═══ Data for analysis

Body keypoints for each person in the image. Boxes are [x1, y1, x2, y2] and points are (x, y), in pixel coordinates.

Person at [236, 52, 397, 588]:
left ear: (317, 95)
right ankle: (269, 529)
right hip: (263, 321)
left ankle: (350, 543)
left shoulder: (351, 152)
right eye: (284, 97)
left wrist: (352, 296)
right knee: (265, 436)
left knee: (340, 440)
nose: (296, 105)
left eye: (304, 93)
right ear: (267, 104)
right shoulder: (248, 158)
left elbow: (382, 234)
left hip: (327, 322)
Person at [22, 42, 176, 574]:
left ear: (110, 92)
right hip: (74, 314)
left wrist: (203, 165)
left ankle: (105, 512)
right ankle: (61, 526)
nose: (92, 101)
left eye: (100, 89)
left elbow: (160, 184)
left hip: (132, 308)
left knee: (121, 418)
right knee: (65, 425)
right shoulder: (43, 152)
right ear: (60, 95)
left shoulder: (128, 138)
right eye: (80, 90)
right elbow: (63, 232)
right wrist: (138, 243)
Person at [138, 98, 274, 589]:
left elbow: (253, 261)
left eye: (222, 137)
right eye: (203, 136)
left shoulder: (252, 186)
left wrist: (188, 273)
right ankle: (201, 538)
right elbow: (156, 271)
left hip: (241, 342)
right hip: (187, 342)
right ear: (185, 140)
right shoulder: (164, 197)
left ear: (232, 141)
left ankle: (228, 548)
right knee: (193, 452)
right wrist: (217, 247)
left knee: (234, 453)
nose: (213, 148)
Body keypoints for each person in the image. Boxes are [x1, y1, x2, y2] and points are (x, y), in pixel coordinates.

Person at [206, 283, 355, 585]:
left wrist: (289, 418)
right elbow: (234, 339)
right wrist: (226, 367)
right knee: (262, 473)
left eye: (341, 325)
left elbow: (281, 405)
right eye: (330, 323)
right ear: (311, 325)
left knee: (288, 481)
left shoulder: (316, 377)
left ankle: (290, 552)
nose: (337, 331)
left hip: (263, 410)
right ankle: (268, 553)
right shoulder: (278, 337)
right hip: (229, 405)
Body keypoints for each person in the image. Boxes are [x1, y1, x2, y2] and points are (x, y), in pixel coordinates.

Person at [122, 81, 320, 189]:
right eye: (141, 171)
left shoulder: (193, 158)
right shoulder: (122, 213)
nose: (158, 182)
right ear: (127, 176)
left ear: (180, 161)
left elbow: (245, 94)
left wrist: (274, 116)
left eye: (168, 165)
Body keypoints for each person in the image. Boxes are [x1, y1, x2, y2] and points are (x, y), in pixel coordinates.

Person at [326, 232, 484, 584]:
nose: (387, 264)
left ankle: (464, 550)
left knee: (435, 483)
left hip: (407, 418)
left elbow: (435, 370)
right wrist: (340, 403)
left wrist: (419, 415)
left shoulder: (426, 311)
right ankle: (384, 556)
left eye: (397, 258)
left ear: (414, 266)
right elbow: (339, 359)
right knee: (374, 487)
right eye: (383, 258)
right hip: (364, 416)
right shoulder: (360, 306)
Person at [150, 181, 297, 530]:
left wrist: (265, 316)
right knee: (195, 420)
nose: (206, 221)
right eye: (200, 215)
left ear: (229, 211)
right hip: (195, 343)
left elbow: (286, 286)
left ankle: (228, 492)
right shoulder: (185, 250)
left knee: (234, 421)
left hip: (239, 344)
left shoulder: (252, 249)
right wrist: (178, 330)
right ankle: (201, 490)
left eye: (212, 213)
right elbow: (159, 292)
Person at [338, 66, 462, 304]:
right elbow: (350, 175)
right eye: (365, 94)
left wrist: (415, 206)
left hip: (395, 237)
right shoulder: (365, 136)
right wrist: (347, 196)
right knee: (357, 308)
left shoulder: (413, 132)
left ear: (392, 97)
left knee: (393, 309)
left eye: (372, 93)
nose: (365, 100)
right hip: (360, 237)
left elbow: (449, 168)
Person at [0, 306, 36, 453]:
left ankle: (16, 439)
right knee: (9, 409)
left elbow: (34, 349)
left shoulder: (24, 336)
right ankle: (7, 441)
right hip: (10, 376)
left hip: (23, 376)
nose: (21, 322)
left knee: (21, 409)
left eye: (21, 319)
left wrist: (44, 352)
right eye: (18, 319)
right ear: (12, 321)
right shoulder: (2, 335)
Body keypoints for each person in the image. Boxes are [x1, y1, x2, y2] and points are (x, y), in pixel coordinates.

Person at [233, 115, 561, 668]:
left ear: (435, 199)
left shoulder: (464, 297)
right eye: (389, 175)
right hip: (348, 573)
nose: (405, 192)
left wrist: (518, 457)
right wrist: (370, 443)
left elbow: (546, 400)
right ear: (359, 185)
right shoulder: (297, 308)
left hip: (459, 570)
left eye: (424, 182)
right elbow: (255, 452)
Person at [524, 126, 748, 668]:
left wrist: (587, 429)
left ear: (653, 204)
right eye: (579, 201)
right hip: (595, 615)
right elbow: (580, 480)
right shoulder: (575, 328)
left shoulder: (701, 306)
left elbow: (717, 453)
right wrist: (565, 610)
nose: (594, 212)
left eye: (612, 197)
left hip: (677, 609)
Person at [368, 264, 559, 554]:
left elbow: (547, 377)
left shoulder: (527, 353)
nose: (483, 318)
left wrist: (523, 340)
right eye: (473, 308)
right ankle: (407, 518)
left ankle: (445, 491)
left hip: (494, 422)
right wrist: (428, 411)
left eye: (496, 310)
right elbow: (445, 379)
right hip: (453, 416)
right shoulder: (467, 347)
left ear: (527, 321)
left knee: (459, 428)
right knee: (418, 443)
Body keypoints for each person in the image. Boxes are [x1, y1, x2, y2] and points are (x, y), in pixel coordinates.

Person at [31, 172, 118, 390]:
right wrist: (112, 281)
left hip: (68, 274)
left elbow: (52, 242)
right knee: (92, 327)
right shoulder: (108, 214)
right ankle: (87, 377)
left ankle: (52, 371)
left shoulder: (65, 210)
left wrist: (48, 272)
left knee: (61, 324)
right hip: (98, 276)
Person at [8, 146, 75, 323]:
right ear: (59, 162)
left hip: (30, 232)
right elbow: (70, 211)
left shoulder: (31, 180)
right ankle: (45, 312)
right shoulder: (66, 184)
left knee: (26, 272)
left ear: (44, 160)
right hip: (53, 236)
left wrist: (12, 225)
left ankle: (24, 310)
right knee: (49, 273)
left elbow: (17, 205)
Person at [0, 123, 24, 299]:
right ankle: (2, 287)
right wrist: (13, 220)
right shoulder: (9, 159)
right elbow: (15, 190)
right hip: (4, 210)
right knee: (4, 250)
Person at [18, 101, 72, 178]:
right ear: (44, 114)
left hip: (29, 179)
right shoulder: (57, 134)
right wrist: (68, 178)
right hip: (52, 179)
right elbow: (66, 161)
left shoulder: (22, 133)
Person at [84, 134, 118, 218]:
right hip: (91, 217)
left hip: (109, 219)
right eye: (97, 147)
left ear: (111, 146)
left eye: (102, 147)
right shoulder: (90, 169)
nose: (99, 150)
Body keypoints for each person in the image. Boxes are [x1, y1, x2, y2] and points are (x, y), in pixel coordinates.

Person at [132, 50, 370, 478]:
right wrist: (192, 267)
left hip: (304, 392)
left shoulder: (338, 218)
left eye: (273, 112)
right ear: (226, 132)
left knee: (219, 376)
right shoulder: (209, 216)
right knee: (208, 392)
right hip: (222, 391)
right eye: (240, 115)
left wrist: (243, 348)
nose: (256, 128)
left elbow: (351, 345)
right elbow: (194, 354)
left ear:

══════

▶ **Task prompt**
Set down every record above exactly as written.

▶ **Solution below**
Body keypoints for each person in the image. Boxes are [x1, y1, x2, y2] and points are (x, y), in pixel coordinates.

Person at [236, 52, 397, 588]:
left ear: (317, 95)
right ankle: (269, 529)
right hip: (263, 321)
left ankle: (350, 543)
left shoulder: (351, 152)
right eye: (284, 97)
left wrist: (352, 296)
right knee: (265, 436)
left knee: (340, 440)
nose: (296, 105)
left eye: (304, 93)
right ear: (267, 104)
right shoulder: (248, 158)
left elbow: (382, 234)
left hip: (327, 322)
Person at [22, 42, 176, 574]:
left ear: (110, 92)
right hip: (74, 314)
left wrist: (203, 165)
left ankle: (105, 512)
right ankle: (61, 526)
nose: (92, 101)
left eye: (100, 89)
left elbow: (160, 184)
left hip: (132, 308)
left knee: (121, 418)
right knee: (65, 425)
right shoulder: (43, 152)
right ear: (60, 95)
left shoulder: (128, 138)
right eye: (80, 90)
right elbow: (63, 232)
right wrist: (138, 243)
Person at [138, 98, 274, 589]:
left elbow: (253, 261)
left eye: (222, 137)
right eye: (203, 136)
left shoulder: (252, 186)
left wrist: (188, 273)
right ankle: (201, 538)
right elbow: (156, 271)
left hip: (241, 342)
right hip: (187, 342)
right ear: (185, 140)
right shoulder: (164, 197)
left ear: (232, 141)
left ankle: (228, 548)
right knee: (193, 452)
right wrist: (217, 247)
left knee: (234, 453)
nose: (213, 148)
Body keypoints for each person in the image. Boxes are [x1, y1, x2, y2] and points are (x, y), in pixel coordinates.

Person at [206, 283, 355, 585]:
left wrist: (289, 418)
right elbow: (234, 339)
right wrist: (226, 367)
right knee: (262, 473)
left eye: (341, 325)
left elbow: (281, 405)
right eye: (330, 323)
right ear: (311, 325)
left knee: (288, 481)
left shoulder: (316, 377)
left ankle: (290, 552)
nose: (337, 331)
left hip: (263, 410)
right ankle: (268, 553)
right shoulder: (278, 337)
right hip: (229, 405)
Body keypoints for each person in the image. Boxes are [x1, y1, x2, y2] and points are (x, y), in pixel coordinates.

Person at [122, 81, 320, 189]:
right eye: (141, 171)
left shoulder: (193, 158)
right shoulder: (122, 213)
nose: (158, 182)
right ear: (127, 176)
left ear: (180, 161)
left elbow: (245, 94)
left wrist: (274, 116)
left eye: (168, 165)
Body keypoints for each person in the image. Boxes are [x1, y1, x2, y2] and points are (x, y), in pixel coordinates.

Person at [326, 232, 484, 584]:
nose: (387, 264)
left ankle: (464, 550)
left knee: (435, 483)
left hip: (407, 418)
left elbow: (435, 370)
right wrist: (340, 403)
left wrist: (419, 415)
left shoulder: (426, 311)
right ankle: (384, 556)
left eye: (397, 258)
left ear: (414, 266)
right elbow: (339, 359)
right knee: (374, 487)
right eye: (383, 258)
right hip: (364, 416)
right shoulder: (360, 306)
Person at [150, 181, 297, 530]:
left wrist: (265, 316)
right knee: (195, 420)
nose: (206, 221)
right eye: (200, 215)
left ear: (229, 211)
right hip: (195, 343)
left elbow: (286, 286)
left ankle: (228, 492)
right shoulder: (185, 250)
left knee: (234, 421)
left hip: (239, 344)
left shoulder: (252, 249)
right wrist: (178, 330)
right ankle: (201, 490)
left eye: (212, 213)
right elbow: (159, 292)
Person at [338, 66, 462, 304]:
right elbow: (350, 175)
right eye: (365, 94)
left wrist: (415, 206)
left hip: (395, 237)
right shoulder: (365, 136)
right wrist: (347, 196)
right knee: (357, 308)
left shoulder: (413, 132)
left ear: (392, 97)
left knee: (393, 309)
left eye: (372, 93)
nose: (365, 100)
right hip: (360, 237)
left elbow: (449, 168)
Person at [0, 306, 36, 453]:
left ankle: (16, 439)
right knee: (9, 409)
left elbow: (34, 349)
left shoulder: (24, 336)
right ankle: (7, 441)
right hip: (10, 376)
left hip: (23, 376)
nose: (21, 322)
left knee: (21, 409)
left eye: (21, 319)
left wrist: (44, 352)
right eye: (18, 319)
right ear: (12, 321)
right shoulder: (2, 335)
Body keypoints for each person in the image. Boxes are [x1, y1, x2, y2] and points are (x, y), in pixel coordinates.

Person at [233, 115, 561, 668]:
left ear: (435, 199)
left shoulder: (464, 297)
right eye: (389, 175)
right hip: (348, 573)
nose: (405, 192)
left wrist: (518, 457)
right wrist: (370, 443)
left elbow: (546, 400)
right ear: (359, 185)
right shoulder: (297, 308)
left hip: (459, 570)
left eye: (424, 182)
right elbow: (255, 452)
Person at [524, 126, 748, 668]:
left wrist: (587, 429)
left ear: (653, 204)
right eye: (579, 201)
right hip: (595, 615)
right elbow: (580, 480)
right shoulder: (575, 328)
left shoulder: (701, 306)
left elbow: (717, 453)
right wrist: (565, 610)
nose: (594, 212)
left eye: (612, 197)
left hip: (677, 609)
Person at [368, 264, 559, 554]:
left elbow: (547, 377)
left shoulder: (527, 353)
nose: (483, 318)
left wrist: (523, 340)
right eye: (473, 308)
right ankle: (407, 518)
left ankle: (445, 491)
left hip: (494, 422)
right wrist: (428, 411)
left eye: (496, 310)
right elbow: (445, 379)
right hip: (453, 416)
right shoulder: (467, 347)
left ear: (527, 321)
left knee: (459, 428)
right knee: (418, 443)
Body keypoints for each person in the image. Boxes are [x1, y1, x2, y2] and points are (x, y), in pixel coordinates.

Person at [31, 172, 118, 390]:
right wrist: (112, 281)
left hip: (68, 274)
left elbow: (52, 242)
right knee: (92, 327)
right shoulder: (108, 214)
right ankle: (87, 377)
left ankle: (52, 371)
left shoulder: (65, 210)
left wrist: (48, 272)
left knee: (61, 324)
right hip: (98, 276)
Person at [8, 146, 75, 323]:
right ear: (59, 162)
left hip: (30, 232)
right elbow: (70, 211)
left shoulder: (31, 180)
right ankle: (45, 312)
right shoulder: (66, 184)
left knee: (26, 272)
left ear: (44, 160)
right hip: (53, 236)
left wrist: (12, 225)
left ankle: (24, 310)
right knee: (49, 273)
left elbow: (17, 205)
Person at [0, 123, 24, 299]:
right ankle: (2, 287)
right wrist: (13, 220)
right shoulder: (9, 159)
right elbow: (15, 190)
right hip: (4, 210)
right knee: (4, 250)
Person at [18, 101, 72, 178]:
right ear: (44, 114)
left hip: (29, 179)
right shoulder: (57, 134)
right wrist: (68, 178)
right hip: (52, 179)
right elbow: (66, 161)
left shoulder: (22, 133)
Person at [84, 134, 118, 218]:
right hip: (91, 217)
left hip: (109, 219)
right eye: (97, 147)
left ear: (111, 146)
left eye: (102, 147)
right shoulder: (90, 169)
nose: (99, 150)
Body keypoints for each person in the image. Boxes are [x1, y1, x2, y2] and points are (x, y), in pixel coordinates.

Person at [132, 50, 370, 478]:
right wrist: (192, 267)
left hip: (304, 392)
left shoulder: (338, 218)
left eye: (273, 112)
right ear: (226, 132)
left knee: (219, 376)
right shoulder: (209, 216)
right knee: (208, 392)
right hip: (222, 391)
right eye: (240, 115)
left wrist: (243, 348)
nose: (256, 128)
left elbow: (351, 345)
right elbow: (194, 354)
left ear:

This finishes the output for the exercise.